Estudio in E-Minor | Tarrega

In classical music, the guitar ekes out a niche existence. There is hardly a piece by a classical guitar composer that is known to a wider audience, and when it has achieved fame – such as Joaquin Rodrigo ‘s “Concierto de Aranjuez” – it often draws on elements of Spanish folklore.

There is a broad repertoire for the classical guitar and composers such as Francisco Tarrega or Fernando Sor have written wonderful etudes and preludes. The lute suites by Johann Sebastian Bach were also transcribed for guitar. The “Bourrée in E minor” has become very famous in the guitar repertoire.

Classic etudes are also highly recommended as a supplement and preparation for many more demanding Bossa Nova  or fingerstyle songs.

Estudio in Em - Lerne das Stück

Francisco Tarrega’s Etude in Em is an excellent introduction to classical guitar music. The A part consists of the basic chords of the Em tonality: Em – Am – B7:

The B part has slightly more difficult fingerings and chord changes in it. Tarrega uses a popular stylistic device here: the sequence of fifthsIn this sequence, the roots of the chords progress in fifths. In the excerpt below, the first line is: E – A – D – G.
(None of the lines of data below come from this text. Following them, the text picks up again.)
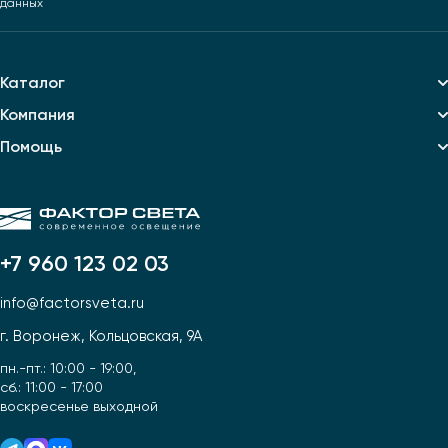
данных
Каталог
Компания
Помощь
+7 960 123 02 03
info@factorsveta.ru
г. Воронеж, Кольцовская, 9А
пн.-пт.: 10:00 - 19:00,
сб.: 11:00 - 17:00
воскресенье выходной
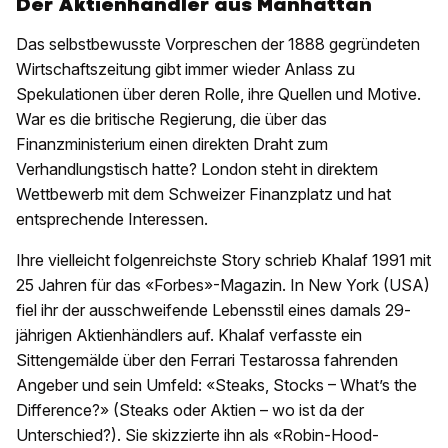
Der Aktienhändler aus Manhattan
Das selbstbewusste Vorpreschen der 1888 gegründeten
Wirtschaftszeitung gibt immer wieder Anlass zu
Spekulationen über deren Rolle, ihre Quellen und Motive.
War es die britische Regierung, die über das
Finanzministerium einen direkten Draht zum
Verhandlungstisch hatte? London steht in direktem
Wettbewerb mit dem Schweizer Finanzplatz und hat
entsprechende Interessen.
Ihre vielleicht folgenreichste Story schrieb Khalaf 1991 mit
25 Jahren für das «Forbes»-Magazin. In New York (USA)
fiel ihr der ausschweifende Lebensstil eines damals 29-
jährigen Aktienhändlers auf. Khalaf verfasste ein
Sittengemälde über den Ferrari Testarossa fahrenden
Angeber und sein Umfeld: «Steaks, Stocks – What’s the
Difference?» (Steaks oder Aktien – wo ist da der
Unterschied?). Sie skizzierte ihn als «Robin-Hood-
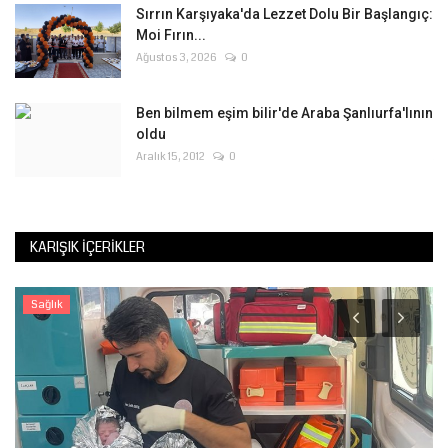
Sırrın Karşıyaka'da Lezzet Dolu Bir Başlangıç:
Moi Fırın...
Ağustos 3, 2026
0
Ben bilmem eşim bilir'de Araba Şanlıurfa'lının
oldu
Aralık 15, 2012
0
KARIŞIK İÇERIKLER
Sağlık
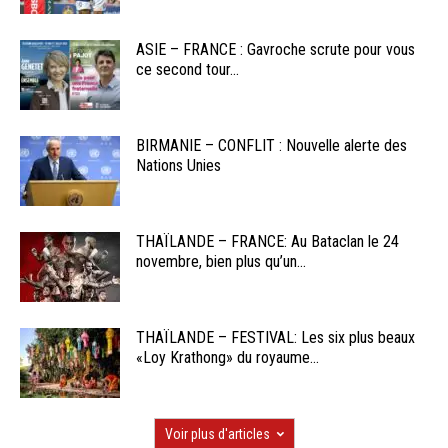
ASIE – FRANCE : Gavroche scrute pour vous
ce second tour...
BIRMANIE – CONFLIT : Nouvelle alerte des
Nations Unies
THAÏLANDE – FRANCE: Au Bataclan le 24
novembre, bien plus qu’un...
THAÏLANDE – FESTIVAL: Les six plus beaux
«Loy Krathong» du royaume...
Voir plus d'articles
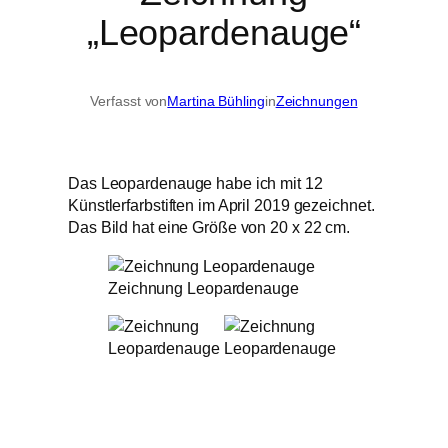
„Leopardenauge“
Verfasst von
Martina Bühling
in
Zeichnungen
Das Leopardenauge habe ich mit 12
Künstlerfarbstiften im April 2019 gezeichnet.
Das Bild hat eine Größe von 20 x 22 cm.
Zeichnung Leopardenauge
Zeichnung
Zeichnung
Leopardenauge
Leopardenauge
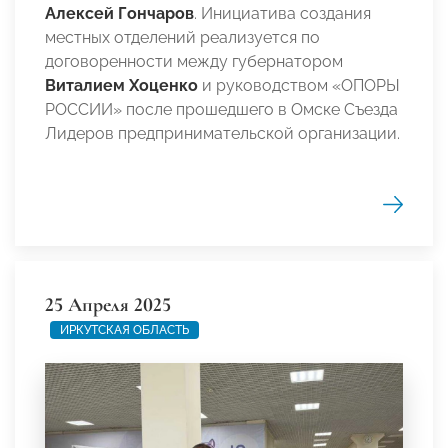
Алексей Гончаров
. Инициатива создания
местных отделений реализуется по
договоренности между губернатором
Виталием Хоценко
и руководством «ОПОРЫ
РОССИИ» после прошедшего в Омске Съезда
Лидеров предпринимательской организации.
25 Апреля 2025
ИРКУТСКАЯ ОБЛАСТЬ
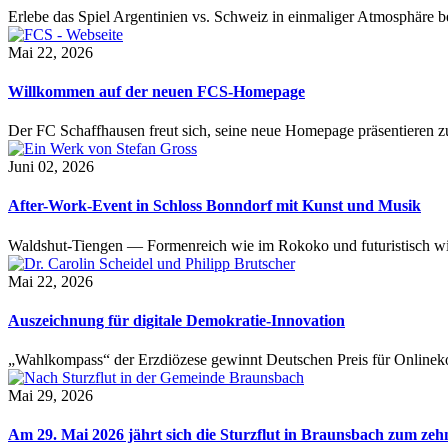
Erlebe das Spiel Argentinien vs. Schweiz in einmaliger Atmosphäre 
Mai 22, 2026
Willkommen auf der neuen FCS-Homepage
Der FC Schaffhausen freut sich, seine neue Homepage präsentieren zu 
Juni 02, 2026
After-Work-Event in Schloss Bonndorf mit Kunst und Musik
Waldshut-Tiengen — Formenreich wie im Rokoko und futuristisch wie
Mai 22, 2026
Auszeichnung für digitale Demokratie-Innovation
„Wahlkompass“ der Erzdiözese gewinnt Deutschen Preis für Onlinekom
Mai 29, 2026
Am 29. Mai 2026 jährt sich die Sturzflut in Braunsbach zum ze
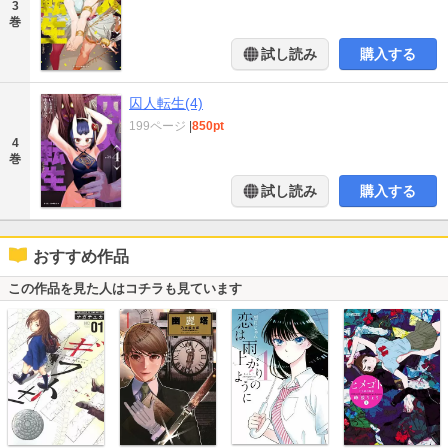
3
巻
試し読み
購入する
囚人転生(4)
199ページ
|
850pt
4
巻
試し読み
購入する
おすすめ作品
この作品を見た人はコチラも見ています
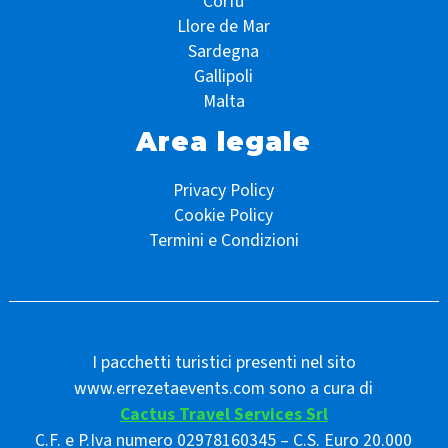
Corfù
Llore de Mar
Sardegna
Gallipoli
Malta
Area legale
Privacy Policy
Cookie Policy
Termini e Condizioni
I pacchetti turistici presenti nel sito
www.errezetaevents.com sono a cura di
Cactus Travel Services Srl
C.F. e P.Iva numero 02978160345 – C.S. Euro 20.000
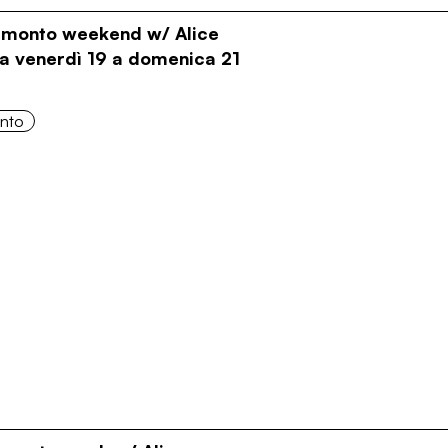
ramonto weekend w/ Alice
Da venerdì 19 a domenica 21
onto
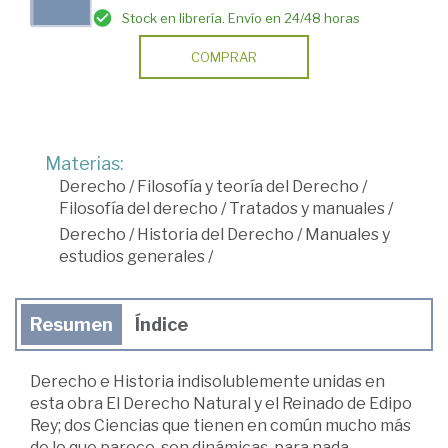
Stock en librería. Envío en 24/48 horas
COMPRAR
Materias:
Derecho
/
Filosofía y teoría del Derecho
/
Filosofía del derecho
/
Tratados y manuales
/
Derecho
/
Historia del Derecho
/
Manuales y
estudios generales
/
Resumen
Índice
Derecho e Historia indisolublemente unidas en
esta obra El Derecho Natural y el Reinado de Edipo
Rey; dos Ciencias que tienen en común mucho más
de lo que parece, son dinámicas, para nada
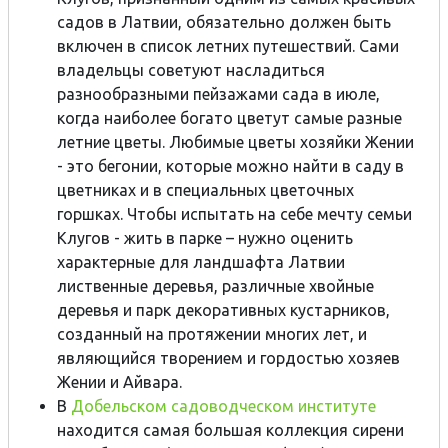
садов в Латвии, обязательно должен быть
включен в список летних путешествий. Cами
владельцы советуют насладиться
разнообразными пейзажами сада в июле,
когда наиболее богато цветут самые разные
летние цветы. Любимые цветы хозяйки Жении
- это бегонии, которые можно найти в саду в
цветниках и в специальных цветочных
горшках. Чтобы испытать на себе мечту семьи
Клугов - жить в парке – нужно оценить
характерные для ландшафта Латвии
лиственные деревья, различные хвойные
деревья и парк декоративных кустарников,
созданный на протяжении многих лет, и
являющийся творением и гордостью хозяев
Жении и Айвара.
В
Добельском садоводческом институте
находится самая большая коллекция сирени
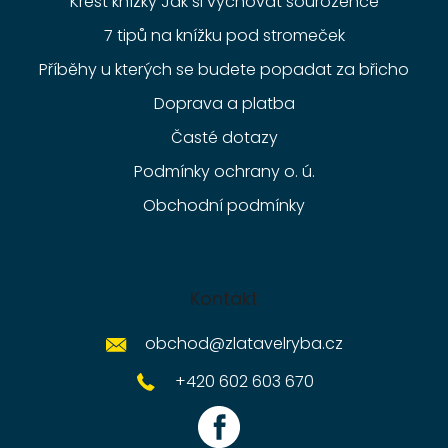
Křest knížky Jak si vychovat sourozence
7 tipů na knížku pod stromeček
Příběhy u kterých se budete popadat za břicho
Doprava a platba
Časté dotazy
Podmínky ochrany o. ú.
Obchodní podmínky
Kontakt
obchod
@
zlatavelryba.cz
+420 602 603 670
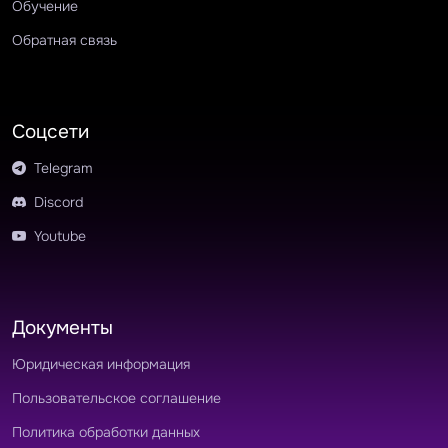
Обучение
Обратная связь
Соцсети
Telegram
Discord
Youtube
Документы
Юридическая информация
Пользовательское соглашение
Политика обработки данных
This sequence has been a frequently heard stylistic device for chord passages since baroque music and is also often used for modulation due to its tonal coherence. It is also regularly found in Jazz and Bossa Nova music. One of many  examples is the famous Bossa Nova song “Manha de Carnaval”.

This beautiful etude offers a good introduction to the musical world of Francisco Tarrega. He has written many other estudios and preludios covering various aspects of guitar technique and is considered among the finest in classical guitar music repertoire.